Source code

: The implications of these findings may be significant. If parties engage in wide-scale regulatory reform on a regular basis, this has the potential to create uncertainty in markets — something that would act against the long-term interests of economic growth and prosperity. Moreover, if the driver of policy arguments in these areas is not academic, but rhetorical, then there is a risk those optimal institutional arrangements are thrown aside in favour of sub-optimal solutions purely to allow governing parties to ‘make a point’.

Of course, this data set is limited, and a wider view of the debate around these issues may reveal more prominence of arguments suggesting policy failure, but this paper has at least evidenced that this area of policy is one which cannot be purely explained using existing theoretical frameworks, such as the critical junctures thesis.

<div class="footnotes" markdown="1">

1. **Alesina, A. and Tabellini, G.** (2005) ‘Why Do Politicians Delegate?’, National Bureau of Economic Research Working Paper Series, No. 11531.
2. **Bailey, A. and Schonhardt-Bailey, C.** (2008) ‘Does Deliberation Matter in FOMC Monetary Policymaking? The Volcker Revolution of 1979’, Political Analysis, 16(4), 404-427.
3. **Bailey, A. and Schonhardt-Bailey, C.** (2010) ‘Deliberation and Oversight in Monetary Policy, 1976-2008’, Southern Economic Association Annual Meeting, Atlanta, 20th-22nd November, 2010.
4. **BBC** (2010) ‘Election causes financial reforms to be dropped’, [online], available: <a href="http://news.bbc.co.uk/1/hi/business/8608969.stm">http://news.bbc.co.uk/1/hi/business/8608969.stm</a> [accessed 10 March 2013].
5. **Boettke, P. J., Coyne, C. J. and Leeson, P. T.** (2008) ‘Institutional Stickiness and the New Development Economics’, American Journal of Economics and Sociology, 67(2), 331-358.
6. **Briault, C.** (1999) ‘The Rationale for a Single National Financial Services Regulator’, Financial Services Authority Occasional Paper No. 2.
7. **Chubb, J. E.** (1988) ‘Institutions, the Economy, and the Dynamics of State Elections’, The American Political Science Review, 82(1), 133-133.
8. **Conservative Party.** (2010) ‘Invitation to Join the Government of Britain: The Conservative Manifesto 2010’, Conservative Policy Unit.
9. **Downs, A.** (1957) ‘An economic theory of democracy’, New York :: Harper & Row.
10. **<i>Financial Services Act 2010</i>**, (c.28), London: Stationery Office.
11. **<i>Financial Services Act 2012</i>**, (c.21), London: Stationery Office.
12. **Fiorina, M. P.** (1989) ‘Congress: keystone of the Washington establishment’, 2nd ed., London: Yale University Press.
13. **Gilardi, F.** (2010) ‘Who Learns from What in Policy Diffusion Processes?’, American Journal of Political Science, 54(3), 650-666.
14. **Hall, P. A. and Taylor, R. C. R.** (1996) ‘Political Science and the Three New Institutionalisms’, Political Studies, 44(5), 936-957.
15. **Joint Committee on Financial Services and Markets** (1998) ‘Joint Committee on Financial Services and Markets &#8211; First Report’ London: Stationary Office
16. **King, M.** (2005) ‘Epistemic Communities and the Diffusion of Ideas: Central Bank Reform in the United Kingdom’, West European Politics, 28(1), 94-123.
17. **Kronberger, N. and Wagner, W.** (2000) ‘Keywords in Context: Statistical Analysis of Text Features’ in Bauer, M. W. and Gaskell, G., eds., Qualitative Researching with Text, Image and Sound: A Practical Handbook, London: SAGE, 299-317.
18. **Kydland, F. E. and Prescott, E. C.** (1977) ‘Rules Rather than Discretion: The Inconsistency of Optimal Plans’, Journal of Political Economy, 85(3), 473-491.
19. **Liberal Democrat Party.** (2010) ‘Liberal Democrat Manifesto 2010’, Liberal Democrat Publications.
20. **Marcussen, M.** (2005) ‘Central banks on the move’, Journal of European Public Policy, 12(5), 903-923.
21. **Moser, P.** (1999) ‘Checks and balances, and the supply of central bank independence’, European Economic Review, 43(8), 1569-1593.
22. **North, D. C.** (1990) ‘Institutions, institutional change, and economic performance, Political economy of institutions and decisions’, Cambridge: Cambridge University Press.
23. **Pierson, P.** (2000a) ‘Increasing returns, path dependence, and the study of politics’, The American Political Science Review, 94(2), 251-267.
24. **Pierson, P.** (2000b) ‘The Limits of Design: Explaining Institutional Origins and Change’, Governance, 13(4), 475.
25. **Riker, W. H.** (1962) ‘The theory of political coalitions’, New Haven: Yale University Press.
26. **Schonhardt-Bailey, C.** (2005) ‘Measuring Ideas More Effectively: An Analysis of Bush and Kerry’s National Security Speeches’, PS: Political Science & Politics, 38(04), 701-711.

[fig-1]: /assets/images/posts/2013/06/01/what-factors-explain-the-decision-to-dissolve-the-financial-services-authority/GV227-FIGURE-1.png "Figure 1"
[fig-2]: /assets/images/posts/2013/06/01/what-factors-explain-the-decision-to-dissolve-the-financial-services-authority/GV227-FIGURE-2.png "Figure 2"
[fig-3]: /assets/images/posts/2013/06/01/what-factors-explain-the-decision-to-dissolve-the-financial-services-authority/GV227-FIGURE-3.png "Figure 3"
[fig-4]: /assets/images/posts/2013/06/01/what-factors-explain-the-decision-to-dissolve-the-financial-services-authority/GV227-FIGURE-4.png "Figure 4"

━━━━━━━━

With nothing added or left out, print the data again.

■ **Answer box**:
Source code

: The implications of these findings may be significant. If parties engage in wide-scale regulatory reform on a regular basis, this has the potential to create uncertainty in markets — something that would act against the long-term interests of economic growth and prosperity. Moreover, if the driver of policy arguments in these areas is not academic, but rhetorical, then there is a risk those optimal institutional arrangements are thrown aside in favour of sub-optimal solutions purely to allow governing parties to ‘make a point’.

Of course, this data set is limited, and a wider view of the debate around these issues may reveal more prominence of arguments suggesting policy failure, but this paper has at least evidenced that this area of policy is one which cannot be purely explained using existing theoretical frameworks, such as the critical junctures thesis.

<div class="footnotes" markdown="1">

1. **Alesina, A. and Tabellini, G.** (2005) ‘Why Do Politicians Delegate?’, National Bureau of Economic Research Working Paper Series, No. 11531.
2. **Bailey, A. and Schonhardt-Bailey, C.** (2008) ‘Does Deliberation Matter in FOMC Monetary Policymaking? The Volcker Revolution of 1979’, Political Analysis, 16(4), 404-427.
3. **Bailey, A. and Schonhardt-Bailey, C.** (2010) ‘Deliberation and Oversight in Monetary Policy, 1976-2008’, Southern Economic Association Annual Meeting, Atlanta, 20th-22nd November, 2010.
4. **BBC** (2010) ‘Election causes financial reforms to be dropped’, [online], available: <a href="http://news.bbc.co.uk/1/hi/business/8608969.stm">http://news.bbc.co.uk/1/hi/business/8608969.stm</a> [accessed 10 March 2013].
5. **Boettke, P. J., Coyne, C. J. and Leeson, P. T.** (2008) ‘Institutional Stickiness and the New Development Economics’, American Journal of Economics and Sociology, 67(2), 331-358.
6. **Briault, C.** (1999) ‘The Rationale for a Single National Financial Services Regulator’, Financial Services Authority Occasional Paper No. 2.
7. **Chubb, J. E.** (1988) ‘Institutions, the Economy, and the Dynamics of State Elections’, The American Political Science Review, 82(1), 133-133.
8. **Conservative Party.** (2010) ‘Invitation to Join the Government of Britain: The Conservative Manifesto 2010’, Conservative Policy Unit.
9. **Downs, A.** (1957) ‘An economic theory of democracy’, New York :: Harper & Row.
10. **<i>Financial Services Act 2010</i>**, (c.28), London: Stationery Office.
11. **<i>Financial Services Act 2012</i>**, (c.21), London: Stationery Office.
12. **Fiorina, M. P.** (1989) ‘Congress: keystone of the Washington establishment’, 2nd ed., London: Yale University Press.
13. **Gilardi, F.** (2010) ‘Who Learns from What in Policy Diffusion Processes?’, American Journal of Political Science, 54(3), 650-666.
14. **Hall, P. A. and Taylor, R. C. R.** (1996) ‘Political Science and the Three New Institutionalisms’, Political Studies, 44(5), 936-957.
15. **Joint Committee on Financial Services and Markets** (1998) ‘Joint Committee on Financial Services and Markets &#8211; First Report’ London: Stationary Office
16. **King, M.** (2005) ‘Epistemic Communities and the Diffusion of Ideas: Central Bank Reform in the United Kingdom’, West European Politics, 28(1), 94-123.
17. **Kronberger, N. and Wagner, W.** (2000) ‘Keywords in Context: Statistical Analysis of Text Features’ in Bauer, M. W. and Gaskell, G., eds., Qualitative Researching with Text, Image and Sound: A Practical Handbook, London: SAGE, 299-317.
18. **Kydland, F. E. and Prescott, E. C.** (1977) ‘Rules Rather than Discretion: The Inconsistency of Optimal Plans’, Journal of Political Economy, 85(3), 473-491.
19. **Liberal Democrat Party.** (2010) ‘Liberal Democrat Manifesto 2010’, Liberal Democrat Publications.
20. **Marcussen, M.** (2005) ‘Central banks on the move’, Journal of European Public Policy, 12(5), 903-923.
21. **Moser, P.** (1999) ‘Checks and balances, and the supply of central bank independence’, European Economic Review, 43(8), 1569-1593.
22. **North, D. C.** (1990) ‘Institutions, institutional change, and economic performance, Political economy of institutions and decisions’, Cambridge: Cambridge University Press.
23. **Pierson, P.** (2000a) ‘Increasing returns, path dependence, and the study of politics’, The American Political Science Review, 94(2), 251-267.
24. **Pierson, P.** (2000b) ‘The Limits of Design: Explaining Institutional Origins and Change’, Governance, 13(4), 475.
25. **Riker, W. H.** (1962) ‘The theory of political coalitions’, New Haven: Yale University Press.
26. **Schonhardt-Bailey, C.** (2005) ‘Measuring Ideas More Effectively: An Analysis of Bush and Kerry’s National Security Speeches’, PS: Political Science & Politics, 38(04), 701-711.

[fig-1]: /assets/images/posts/2013/06/01/what-factors-explain-the-decision-to-dissolve-the-financial-services-authority/GV227-FIGURE-1.png "Figure 1"
[fig-2]: /assets/images/posts/2013/06/01/what-factors-explain-the-decision-to-dissolve-the-financial-services-authority/GV227-FIGURE-2.png "Figure 2"
[fig-3]: /assets/images/posts/2013/06/01/what-factors-explain-the-decision-to-dissolve-the-financial-services-authority/GV227-FIGURE-3.png "Figure 3"
[fig-4]: /assets/images/posts/2013/06/01/what-factors-explain-the-decision-to-dissolve-the-financial-services-authority/GV227-FIGURE-4.png "Figure 4"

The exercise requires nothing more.